Com a ajuda de um vasto material de arquivo, o cineasta tcheco Milos Forman é revelado em detalhes. Há o entendimento de como ele superou sistemas, tais como nazismo, para transformar a sua arte em resistência.

Crítica

Para o público dotado de pouco acesso ao cinema, é possível que o imaginário a respeito dos documentários corresponda precisamente a uma obra como Forman vs. Forman (2019). Não se trata de um filme mal executado nem mal finalizado, muito pelo contrário. No entanto, os diretores Jakub Hejna e Helena Trestíková acreditam que seu papel consista em explicar Milos Forman ao público. Eles partem da infância à morte, enumerando filme por filme, cronologicamente, avisando qual foi um sucesso e qual fracassou junto ao público. Mencionam as viagens, as mudanças de país, os casamentos, os Oscars. Ao final, incluem na tela uma sequência com o título de cada filme realizado pelo cineasta, ao lado de sua data, como se o espectador estivesse entrando numa página da Wikipédia ou do IMDb. Terminado o desfile dos letreiros, uma chama se apaga (porque o diretor morreu, entendeu?). A abordagem não é apenas óbvia, mas também escolar. Para a dupla de cineastas, o projeto serve como oportunidade para falar sobre alguém que estimam muito, porém sem refletirem ao certo sobre como deveriam falar sobre ele.

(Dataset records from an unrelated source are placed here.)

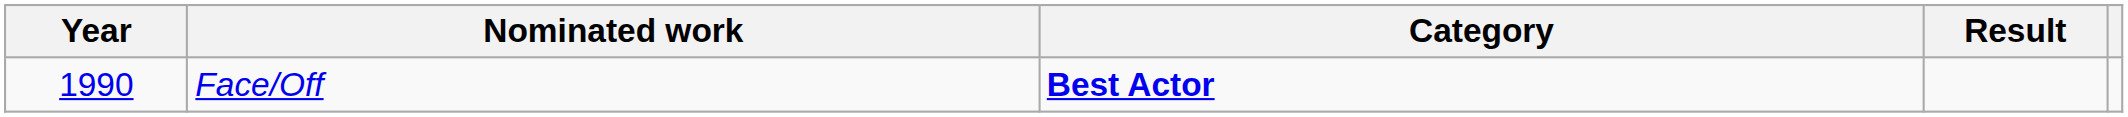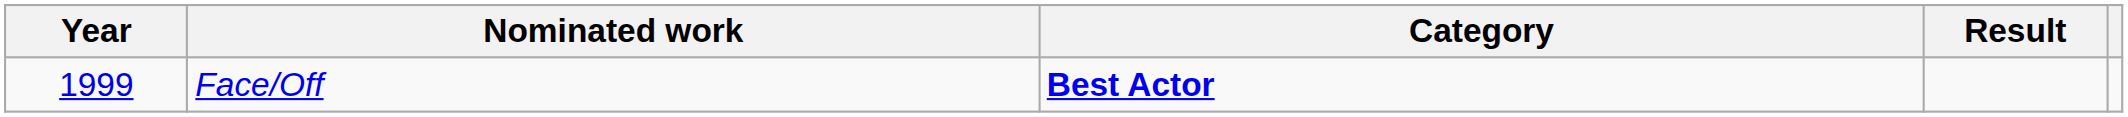Face/Off | Year: 1990 -> 1999
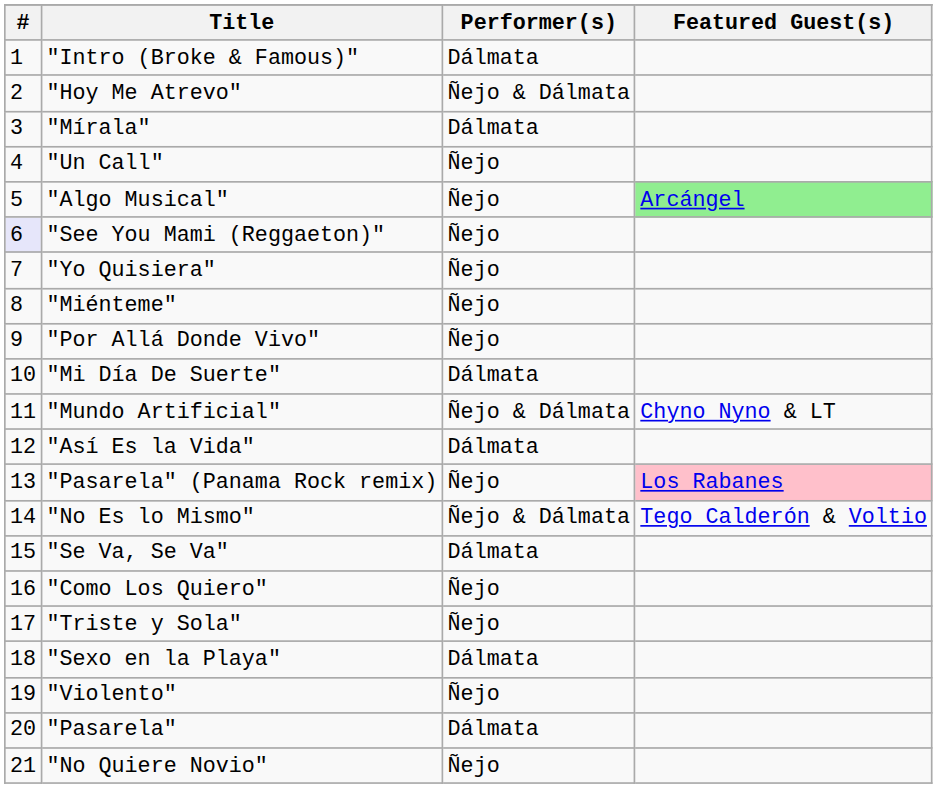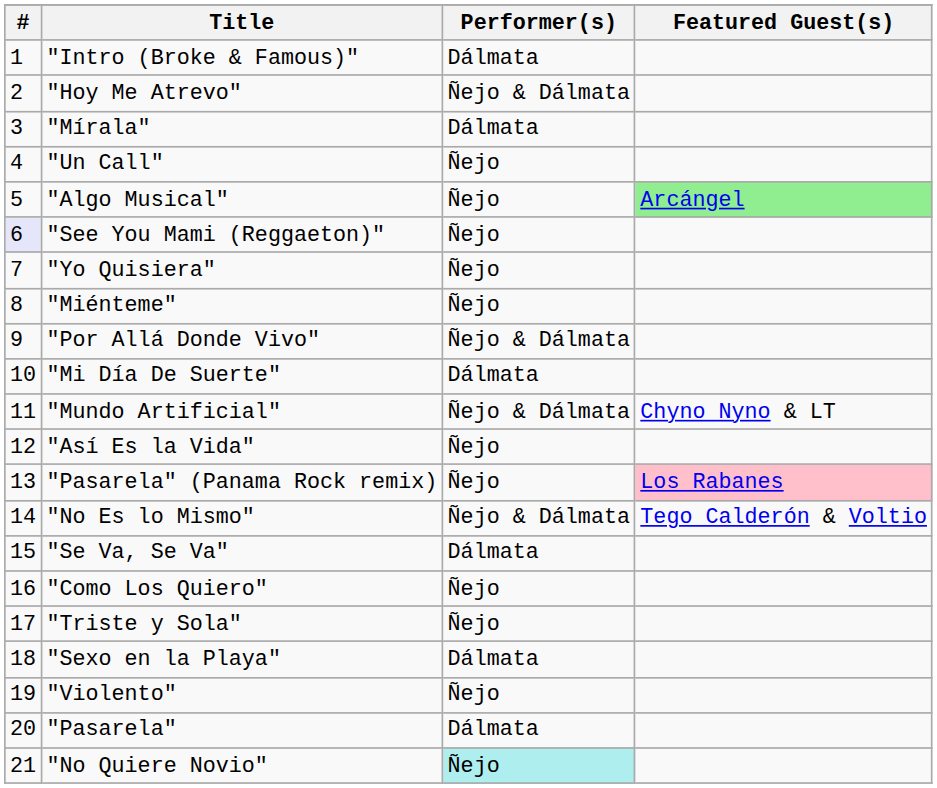"Por Allá Donde Vivo" | Performer(s): Ñejo -> Ñejo & Dálmata
"Así Es la Vida" | Performer(s): Dálmata -> Ñejo
"No Quiere Novio" | Performer(s): no background -> paleturquoise background
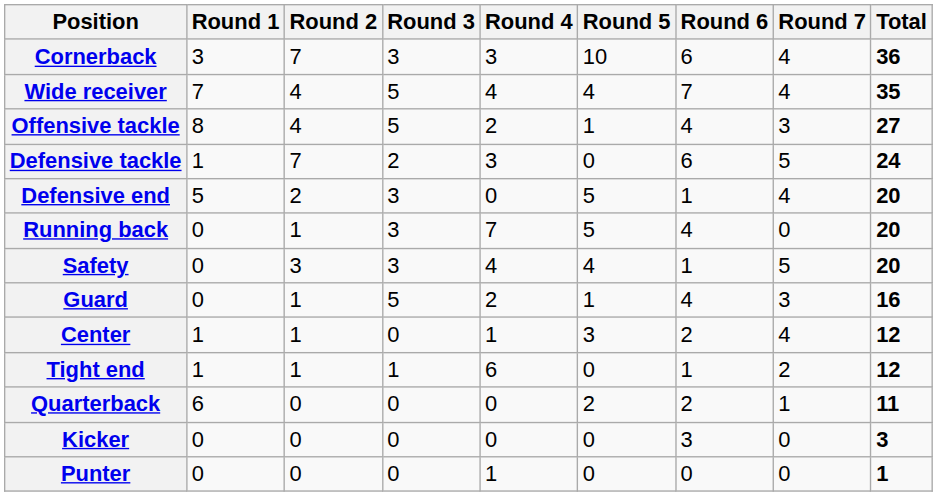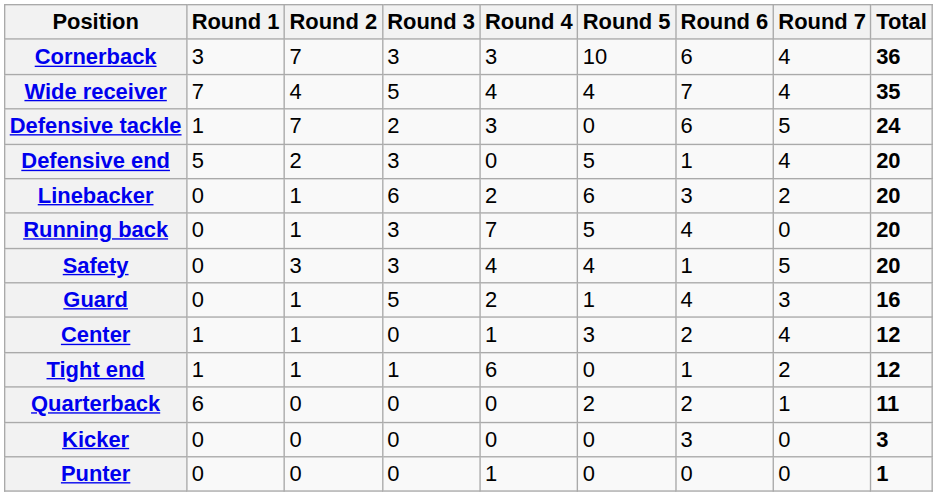- row: Offensive tackle | 8 | 4 | 5 | 2 | 1 | 4 | 3 | 27
+ row: Linebacker | 0 | 1 | 6 | 2 | 6 | 3 | 2 | 20
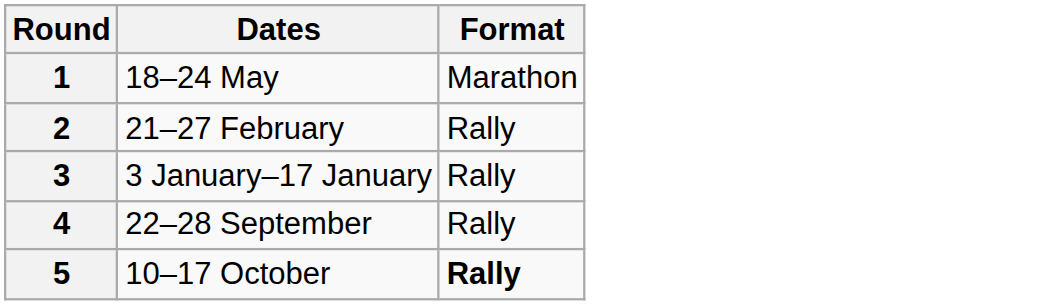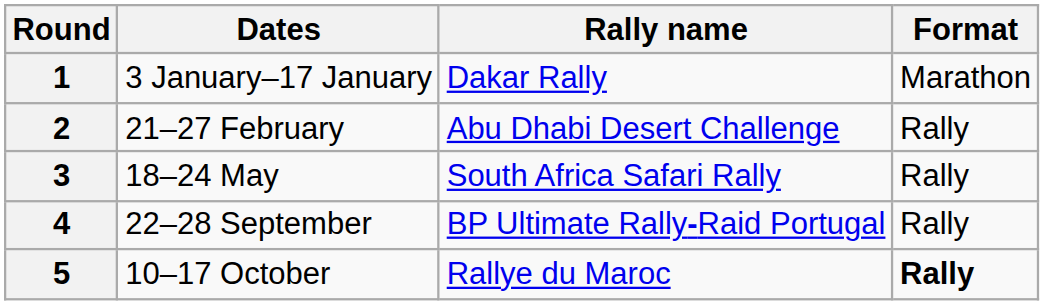+ column: Rally name | Dakar Rally | Abu Dhabi Desert Challenge | South Africa Safari Rally | BP Ultimate Rally-Raid Portugal | Rallye du Maroc
1 | Dates: 18–24 May -> 3 January–17 January
3 | Dates: 3 January–17 January -> 18–24 May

Forman constitui um valor em si mesmo: ao abordar uma pessoa importante, o filme se tornaria importante por extensão.

Ironicamente, durante uma entrevista, o cineasta tcheco explica porque detestava a arte comunista oficial. “A arte não devia educar”, justifica. Ora, o documentário vai na contramão do ensinamento do biografado ao transformar os 80 minutos de duração numa aula introdutória ao trabalho do cineasta. Para quem estiver interessado em descobrir o percurso básico de Milos Forman, o projeto cumpre o seu papel. Para quem estiver interessado nas contradições de uma mente criativa, na gênese e desenvolvimento de um projeto cinematográfico, ou na inserção de suas obras dentro do mundo do cinema como um todo, talvez seja melhor procurar por livros e pesquisas mais ambiciosos. O filme evita a todo custo qualquer atrito em relação à visão elogiosa do diretor. Embora tenha praticamente abandonado a esposa e os filhos sozinhos na cidade natal, o diretor jamais é confrontado à responsabilidade paterna. Quando cita os fracassos de Procura Insaciável (1971) e Valmont: Uma História de Seduções (1989), a montagem rapidamente interrompe a explicação e passa a outro tema, no caso, ao próximo filme. Por que exatamente essas obras fracassaram? Que lição o criador tirou delas? Como as obras eram recebidas na República Tcheca, e quais referências elas trouxeram às produções internacionais desde então? Não se sabe. Forman se torna um fim em si mesmo.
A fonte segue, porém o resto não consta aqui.